The main offender is the failed romance between MacFayden’s, Athos, and Milla Jovovich’s, Milady. It is something that we are supposed to believe continually haunts Athos but it is barely given any prominence. After the opening scene it is only briefly referred to again in a few conversations. The romance was never believable meaning its destruction is utterly pointless.

To argue that the film’s major positive is that is does not take itself too seriously is both a flimsy argument and, more importantly, a fallacy. A film that is at its heart a political drama cannot completely commit itself to this sense of fun. Anderson seems to be completely perplexed by the actual story he tries to introduce. The plot to overthrow the King is rushed and certainly secondary to the visual aspects.

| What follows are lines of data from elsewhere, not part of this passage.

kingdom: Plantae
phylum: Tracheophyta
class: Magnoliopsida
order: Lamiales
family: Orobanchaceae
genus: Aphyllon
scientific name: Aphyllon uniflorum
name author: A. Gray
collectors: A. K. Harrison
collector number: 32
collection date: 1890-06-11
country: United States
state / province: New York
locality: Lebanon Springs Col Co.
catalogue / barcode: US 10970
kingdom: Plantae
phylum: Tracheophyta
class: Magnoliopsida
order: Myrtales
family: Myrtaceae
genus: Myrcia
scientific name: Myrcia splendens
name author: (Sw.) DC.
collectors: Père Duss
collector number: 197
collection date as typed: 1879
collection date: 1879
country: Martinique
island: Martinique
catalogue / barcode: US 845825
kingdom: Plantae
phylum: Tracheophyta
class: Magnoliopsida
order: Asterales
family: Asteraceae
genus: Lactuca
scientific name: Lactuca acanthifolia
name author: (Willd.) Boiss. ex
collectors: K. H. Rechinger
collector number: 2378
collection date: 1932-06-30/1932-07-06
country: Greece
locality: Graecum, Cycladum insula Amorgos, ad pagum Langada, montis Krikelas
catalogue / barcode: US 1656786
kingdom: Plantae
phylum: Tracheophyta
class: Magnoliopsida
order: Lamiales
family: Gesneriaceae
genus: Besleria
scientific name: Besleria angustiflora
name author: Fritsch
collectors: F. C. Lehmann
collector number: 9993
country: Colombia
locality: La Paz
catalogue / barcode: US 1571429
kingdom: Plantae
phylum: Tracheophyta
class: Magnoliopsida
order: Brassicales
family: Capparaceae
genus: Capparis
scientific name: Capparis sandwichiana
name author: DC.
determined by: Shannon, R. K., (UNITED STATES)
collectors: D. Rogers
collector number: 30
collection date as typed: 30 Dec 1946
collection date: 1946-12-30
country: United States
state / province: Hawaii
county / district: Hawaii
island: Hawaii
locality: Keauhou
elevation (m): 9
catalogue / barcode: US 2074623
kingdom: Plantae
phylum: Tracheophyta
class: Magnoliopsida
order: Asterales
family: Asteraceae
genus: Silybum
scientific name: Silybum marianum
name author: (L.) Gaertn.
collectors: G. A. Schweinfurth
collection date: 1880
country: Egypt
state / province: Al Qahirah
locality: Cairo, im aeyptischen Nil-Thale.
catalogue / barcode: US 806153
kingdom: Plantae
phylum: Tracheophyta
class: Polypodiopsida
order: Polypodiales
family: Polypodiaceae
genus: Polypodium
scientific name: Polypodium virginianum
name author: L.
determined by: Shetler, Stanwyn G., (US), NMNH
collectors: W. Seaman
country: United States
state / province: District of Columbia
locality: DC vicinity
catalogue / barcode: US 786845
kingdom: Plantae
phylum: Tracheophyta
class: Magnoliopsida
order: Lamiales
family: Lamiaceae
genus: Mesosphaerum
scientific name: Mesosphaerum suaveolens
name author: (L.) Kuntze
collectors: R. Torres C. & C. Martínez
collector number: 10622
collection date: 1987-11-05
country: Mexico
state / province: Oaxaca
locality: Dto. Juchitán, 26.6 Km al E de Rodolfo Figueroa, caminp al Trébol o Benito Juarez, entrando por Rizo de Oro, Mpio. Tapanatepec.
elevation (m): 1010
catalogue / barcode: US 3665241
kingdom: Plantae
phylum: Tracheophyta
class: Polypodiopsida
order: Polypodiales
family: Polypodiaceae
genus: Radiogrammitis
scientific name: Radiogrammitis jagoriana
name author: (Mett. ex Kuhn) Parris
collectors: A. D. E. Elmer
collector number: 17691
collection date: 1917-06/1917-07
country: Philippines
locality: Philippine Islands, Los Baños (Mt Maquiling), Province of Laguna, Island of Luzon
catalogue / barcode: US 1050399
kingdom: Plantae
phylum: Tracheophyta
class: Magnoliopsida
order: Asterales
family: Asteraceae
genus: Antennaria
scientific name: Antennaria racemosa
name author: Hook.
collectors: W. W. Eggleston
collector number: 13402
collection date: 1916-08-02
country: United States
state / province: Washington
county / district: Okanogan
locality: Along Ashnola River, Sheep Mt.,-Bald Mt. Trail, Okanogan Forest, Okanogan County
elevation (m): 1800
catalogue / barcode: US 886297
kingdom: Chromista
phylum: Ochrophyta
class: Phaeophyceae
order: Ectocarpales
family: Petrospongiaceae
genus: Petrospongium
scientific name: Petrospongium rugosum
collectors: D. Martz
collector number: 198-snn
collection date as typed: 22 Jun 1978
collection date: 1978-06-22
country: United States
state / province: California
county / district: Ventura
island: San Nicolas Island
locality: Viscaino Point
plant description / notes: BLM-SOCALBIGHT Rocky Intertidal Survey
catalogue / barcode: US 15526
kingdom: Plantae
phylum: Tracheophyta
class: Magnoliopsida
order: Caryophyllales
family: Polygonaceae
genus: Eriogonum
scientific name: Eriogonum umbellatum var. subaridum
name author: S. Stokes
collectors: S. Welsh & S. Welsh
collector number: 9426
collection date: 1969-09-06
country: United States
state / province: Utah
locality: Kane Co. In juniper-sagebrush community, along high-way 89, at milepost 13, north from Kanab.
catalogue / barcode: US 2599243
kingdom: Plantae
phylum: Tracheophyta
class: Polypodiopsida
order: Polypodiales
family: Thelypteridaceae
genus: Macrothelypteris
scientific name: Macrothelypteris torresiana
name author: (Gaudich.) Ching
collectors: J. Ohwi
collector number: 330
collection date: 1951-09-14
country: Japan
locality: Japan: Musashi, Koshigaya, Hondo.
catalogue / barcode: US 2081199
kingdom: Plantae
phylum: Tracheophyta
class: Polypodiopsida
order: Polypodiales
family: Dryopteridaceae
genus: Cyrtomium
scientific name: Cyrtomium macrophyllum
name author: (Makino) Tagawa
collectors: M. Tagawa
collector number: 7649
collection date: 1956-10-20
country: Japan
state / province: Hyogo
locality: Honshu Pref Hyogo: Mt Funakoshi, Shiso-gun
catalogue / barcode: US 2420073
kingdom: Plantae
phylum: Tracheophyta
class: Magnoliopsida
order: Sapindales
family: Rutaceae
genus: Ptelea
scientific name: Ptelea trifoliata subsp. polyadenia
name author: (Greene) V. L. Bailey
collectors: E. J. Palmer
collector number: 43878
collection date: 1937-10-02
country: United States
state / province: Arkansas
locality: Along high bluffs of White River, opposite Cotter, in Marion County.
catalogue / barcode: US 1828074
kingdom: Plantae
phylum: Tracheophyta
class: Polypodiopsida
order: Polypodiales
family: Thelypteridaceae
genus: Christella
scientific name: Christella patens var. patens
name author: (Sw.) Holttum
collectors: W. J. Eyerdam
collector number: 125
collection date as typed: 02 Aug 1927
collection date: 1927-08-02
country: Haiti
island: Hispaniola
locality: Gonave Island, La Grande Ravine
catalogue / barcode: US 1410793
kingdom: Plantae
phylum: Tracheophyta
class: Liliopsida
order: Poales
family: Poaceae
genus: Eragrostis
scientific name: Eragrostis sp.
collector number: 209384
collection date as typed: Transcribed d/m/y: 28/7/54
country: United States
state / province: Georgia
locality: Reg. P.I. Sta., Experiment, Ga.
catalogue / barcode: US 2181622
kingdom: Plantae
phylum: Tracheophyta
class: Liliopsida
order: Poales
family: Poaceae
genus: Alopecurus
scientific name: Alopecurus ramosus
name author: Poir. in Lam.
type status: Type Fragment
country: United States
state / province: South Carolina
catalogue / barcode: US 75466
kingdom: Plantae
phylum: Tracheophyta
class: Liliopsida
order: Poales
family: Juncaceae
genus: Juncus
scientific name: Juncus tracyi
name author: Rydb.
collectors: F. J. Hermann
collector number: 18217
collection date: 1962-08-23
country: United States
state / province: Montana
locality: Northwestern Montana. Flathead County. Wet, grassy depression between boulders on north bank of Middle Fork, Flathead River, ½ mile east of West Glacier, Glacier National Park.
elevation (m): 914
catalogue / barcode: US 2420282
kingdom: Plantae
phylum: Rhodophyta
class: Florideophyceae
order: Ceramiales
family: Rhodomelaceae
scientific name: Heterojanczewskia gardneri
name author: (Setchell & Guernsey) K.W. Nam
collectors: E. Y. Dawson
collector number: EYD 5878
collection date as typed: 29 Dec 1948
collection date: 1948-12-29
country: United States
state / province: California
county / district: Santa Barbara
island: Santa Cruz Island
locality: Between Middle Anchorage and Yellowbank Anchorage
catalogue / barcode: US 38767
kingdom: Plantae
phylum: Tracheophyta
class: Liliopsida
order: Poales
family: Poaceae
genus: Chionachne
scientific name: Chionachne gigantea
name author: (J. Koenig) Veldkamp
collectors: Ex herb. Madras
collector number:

The film falls down dramatically from it’s poor script and terrible narrative structure. The script is littered with the expected Hollywood clichés as well as more than enough plot holes and unanswered questions. At it’s best the script is laughable and at it’s worst is painful. Take for example any of Athos’ speeches about being a damaged individual driven to drink and despair or the excruciating scene played out between D’Artagnan and his father before he leaves for Paris.

Although, despite the excruciating language, the aspect of the film that annoyed me the most was the overuse of CGI. Mostly because it is an obvious attempt to distract the audience from the poor craftsmanship of the whole thing. The main objective seems to have been to make sure as much was happening on screen as possible in the hope that the audience stopped listening to the words or noticing the acting.

The whole film has an air of desperation after it’s acceptance that there is little substance behind the gaudy spectacle. Of course saying this, there will always be a part of me that finds immense joy from watching these familiar characters outwitting the evil Cardinal and totally annihilating armies of men. Since I first watched the 1973 version I have had a secret desire to one day become a musketeer and, despite his shortcomings, Anderson has reignited my desire to smite my enemies with my trusty blade.